◆ Input data
◇ ◇ ◇
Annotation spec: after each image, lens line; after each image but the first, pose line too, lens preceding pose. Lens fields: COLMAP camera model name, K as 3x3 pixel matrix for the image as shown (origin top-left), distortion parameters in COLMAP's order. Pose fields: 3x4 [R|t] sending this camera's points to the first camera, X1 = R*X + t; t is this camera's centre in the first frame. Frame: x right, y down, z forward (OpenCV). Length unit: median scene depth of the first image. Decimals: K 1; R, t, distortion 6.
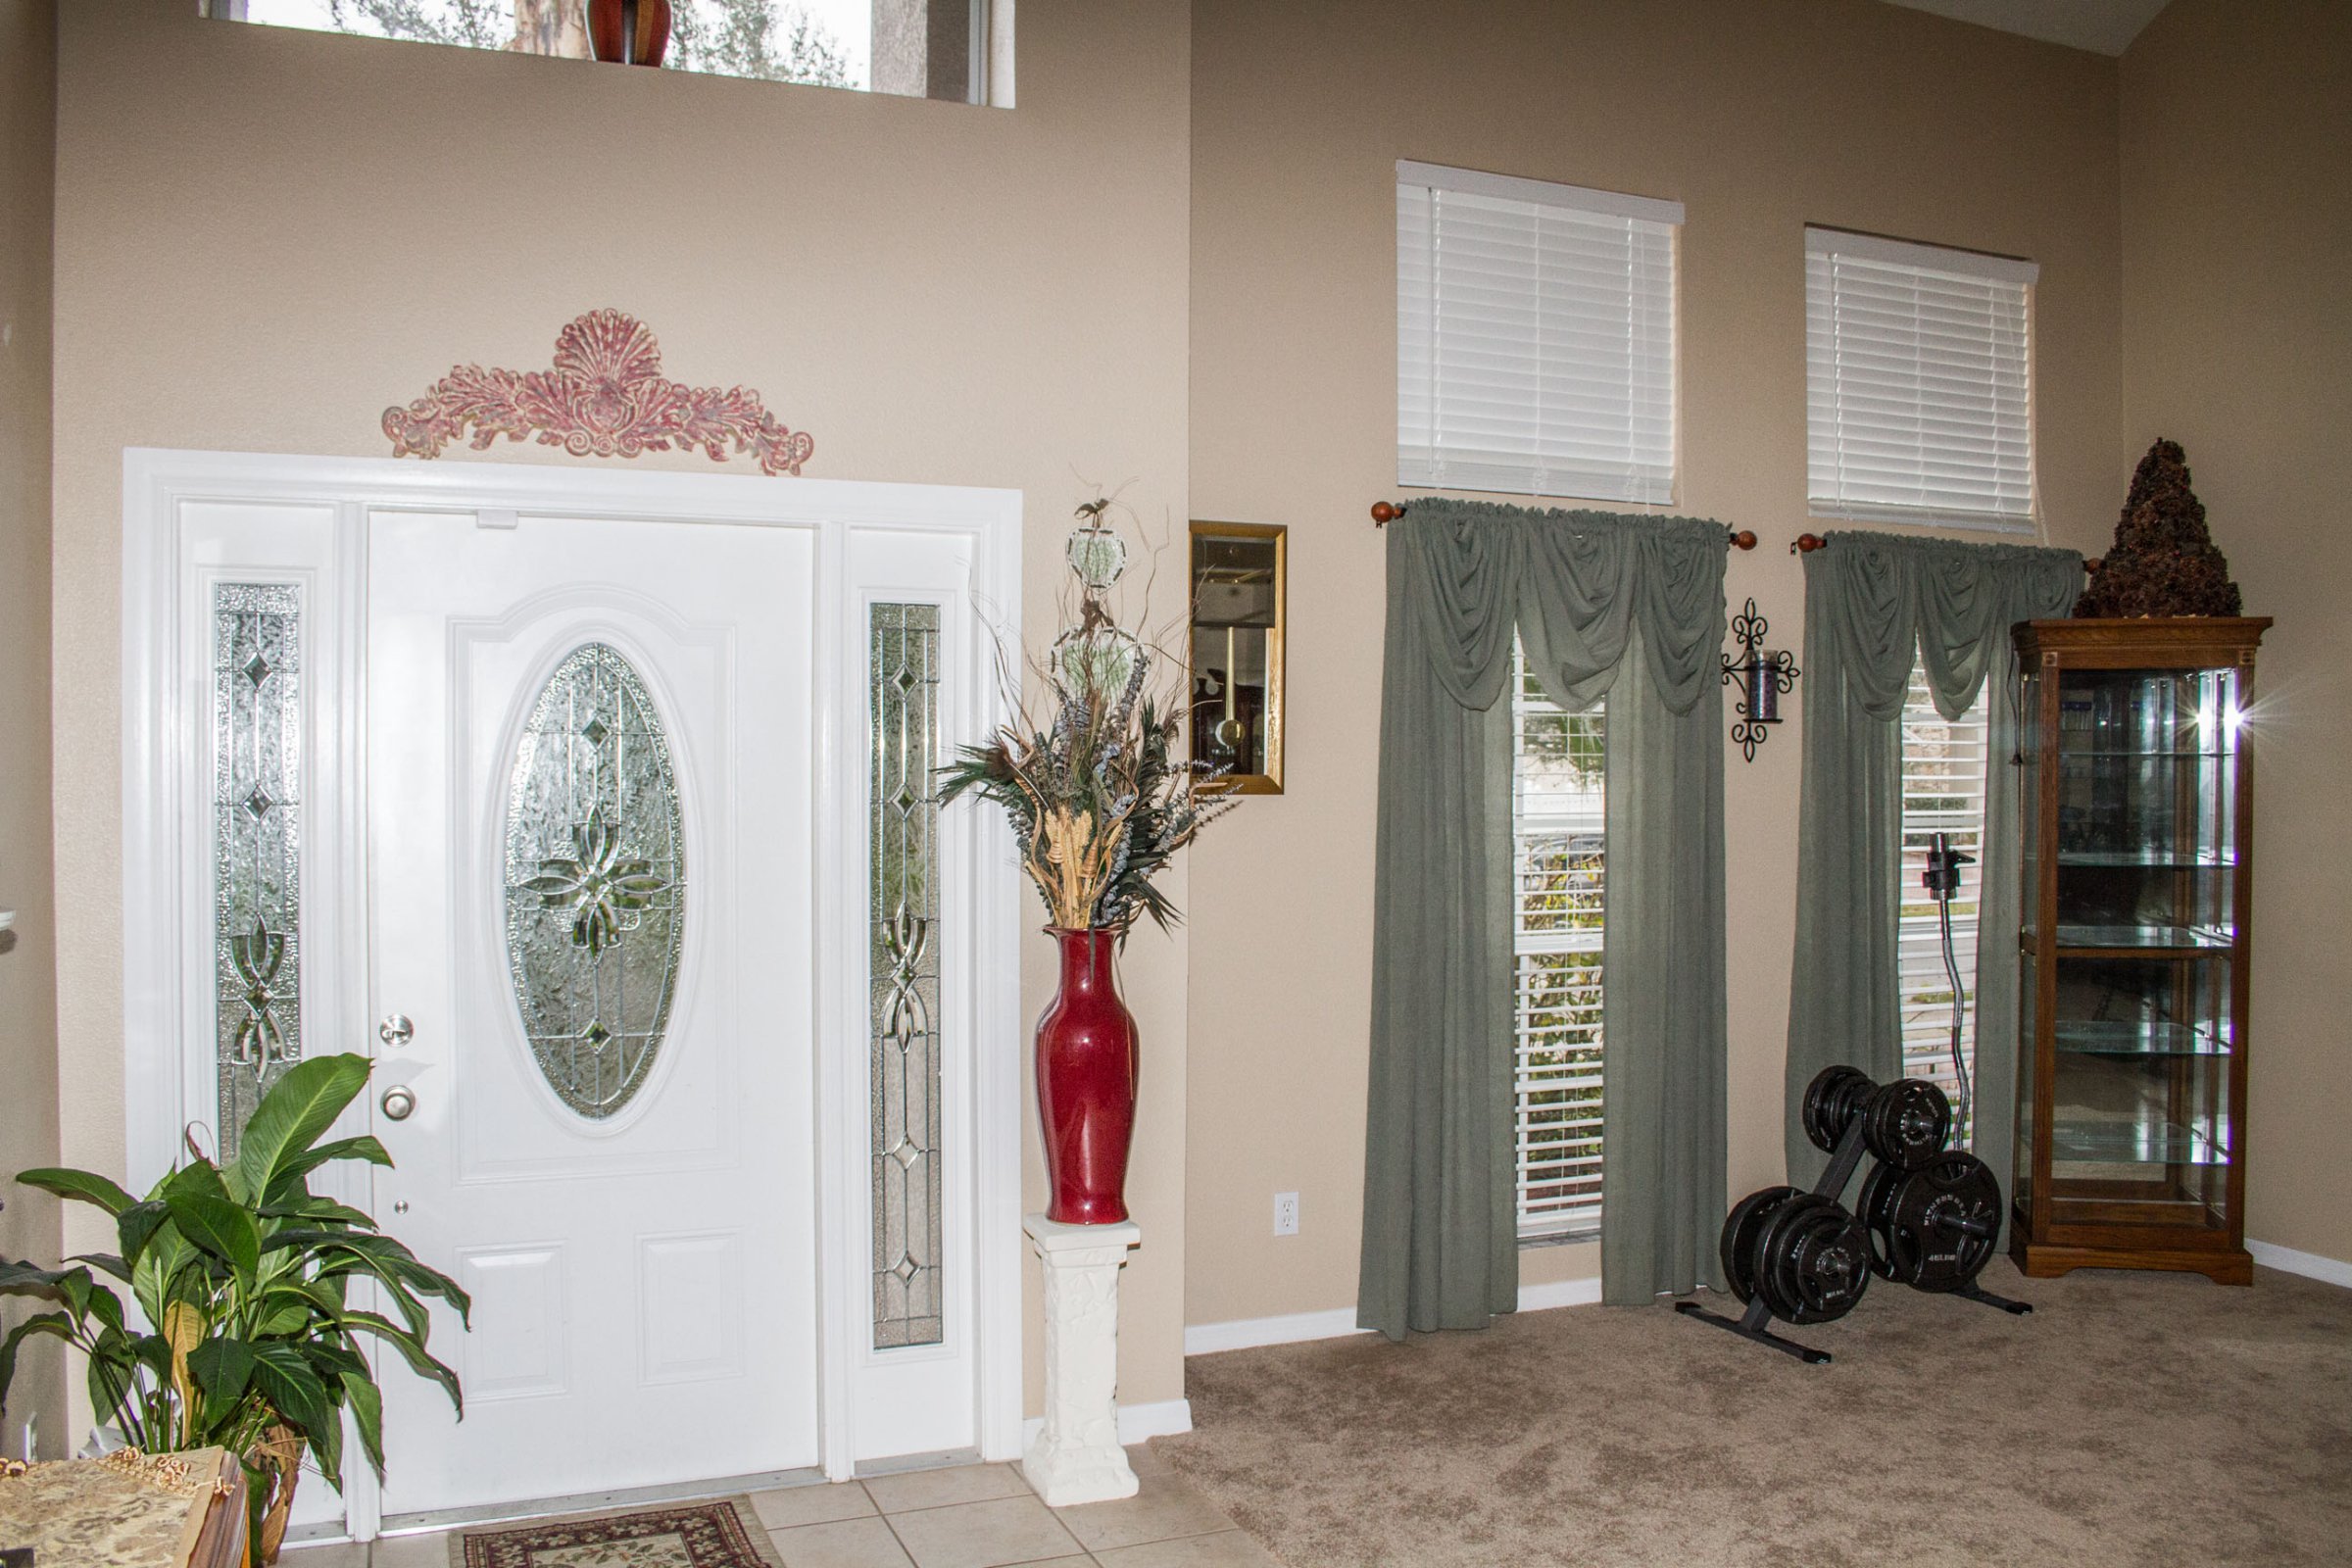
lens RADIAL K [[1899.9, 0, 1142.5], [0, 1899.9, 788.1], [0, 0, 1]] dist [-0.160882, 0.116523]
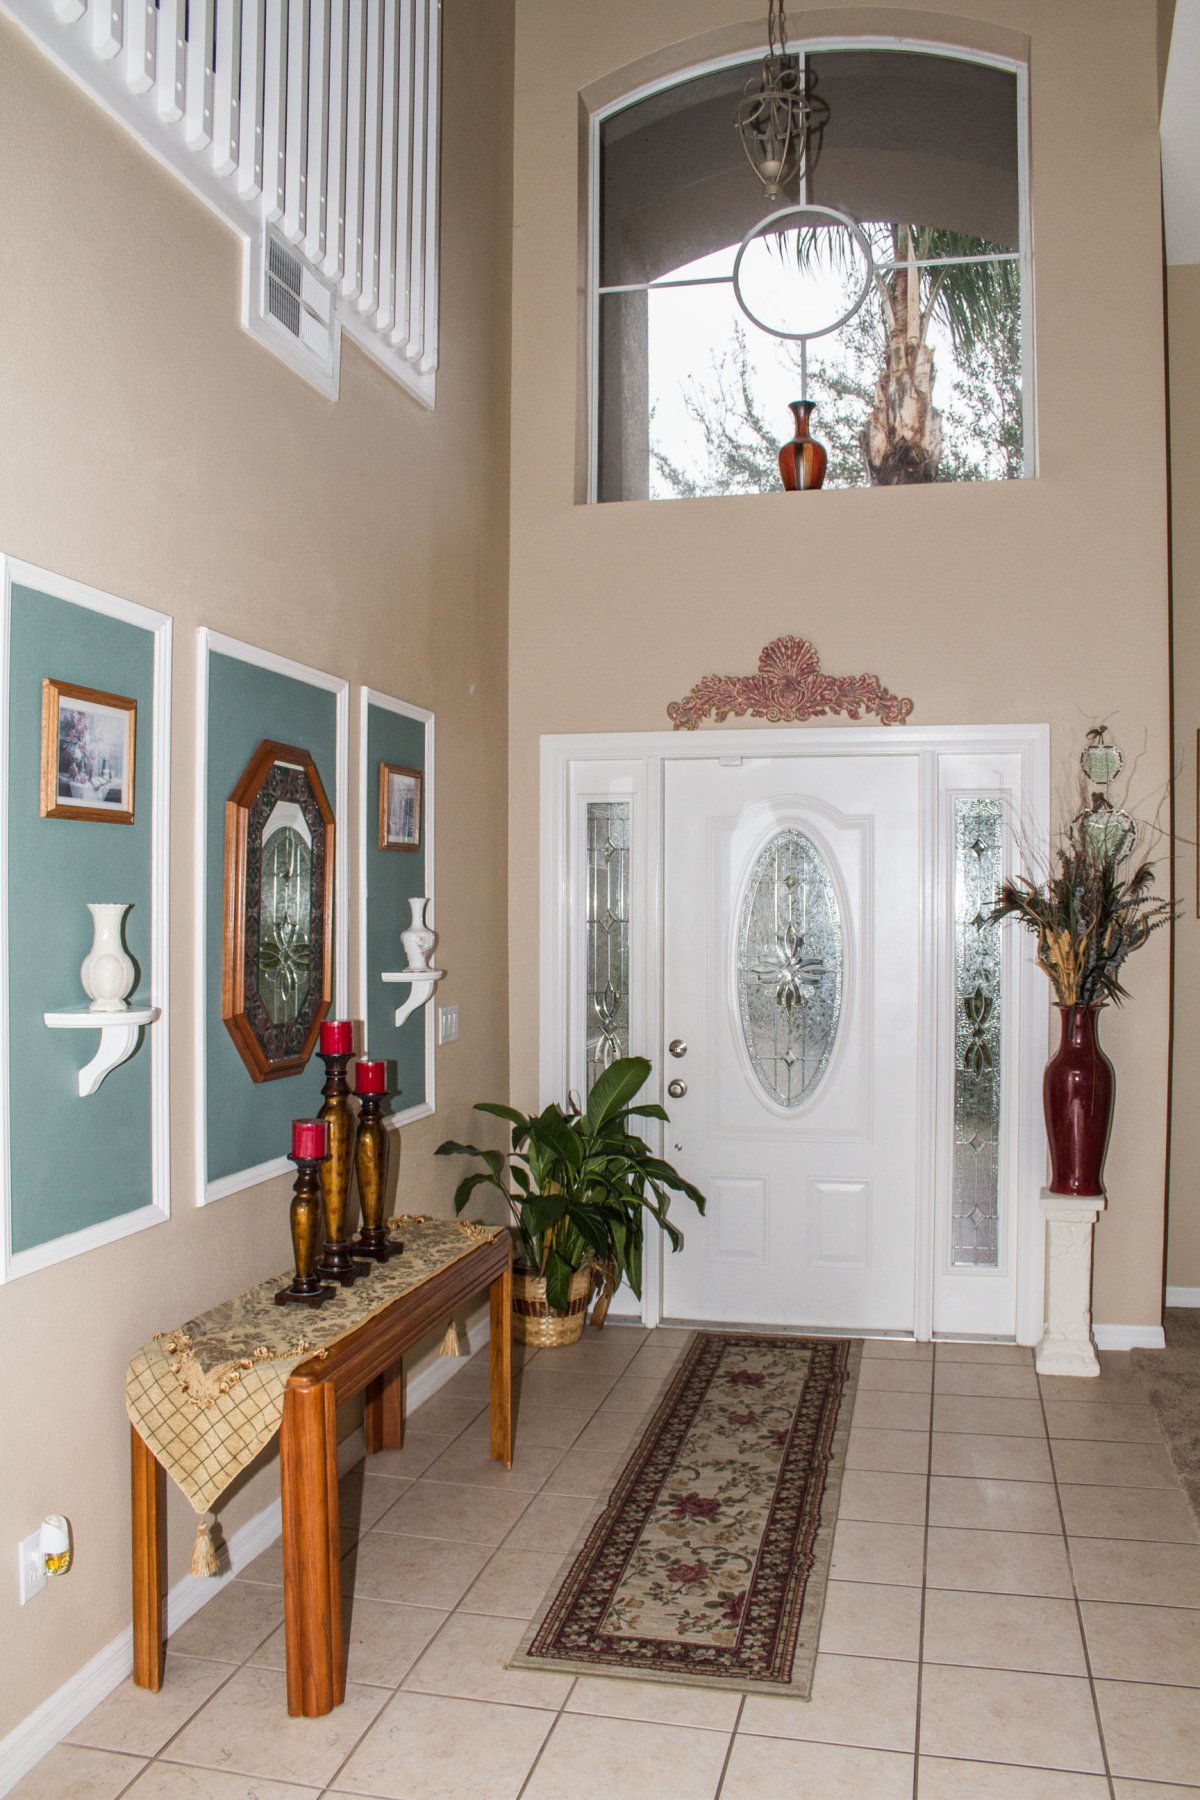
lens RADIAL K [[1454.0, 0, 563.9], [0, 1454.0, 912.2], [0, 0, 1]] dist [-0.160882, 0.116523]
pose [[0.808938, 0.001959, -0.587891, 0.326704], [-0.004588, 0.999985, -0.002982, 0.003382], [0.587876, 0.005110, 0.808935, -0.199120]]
◇ ◇ ◇
◆ Task objective
Before handing back the copy, remove the pictures; otherwise print the data exactly.

◆ Reply
Annotation spec: after each image, lens line; after each image but the first, pose line too, lens preceding pose. Lens fields: COLMAP camera model name, K as 3x3 pixel matrix for the image as shown (origin top-left), distortion parameters in COLMAP's order. Pose fields: 3x4 [R|t] sending this camera's points to the first camera, X1 = R*X + t; t is this camera's centre in the first frame. Frame: x right, y down, z forward (OpenCV). Length unit: median scene depth of the first image. Decimals: K 1; R, t, distortion 6.
lens RADIAL K [[1899.9, 0, 1142.5], [0, 1899.9, 788.1], [0, 0, 1]] dist [-0.160882, 0.116523]
lens RADIAL K [[1454.0, 0, 563.9], [0, 1454.0, 912.2], [0, 0, 1]] dist [-0.160882, 0.116523]
pose [[0.808938, 0.001959, -0.587891, 0.326704], [-0.004588, 0.999985, -0.002982, 0.003382], [0.587876, 0.005110, 0.808935, -0.199120]]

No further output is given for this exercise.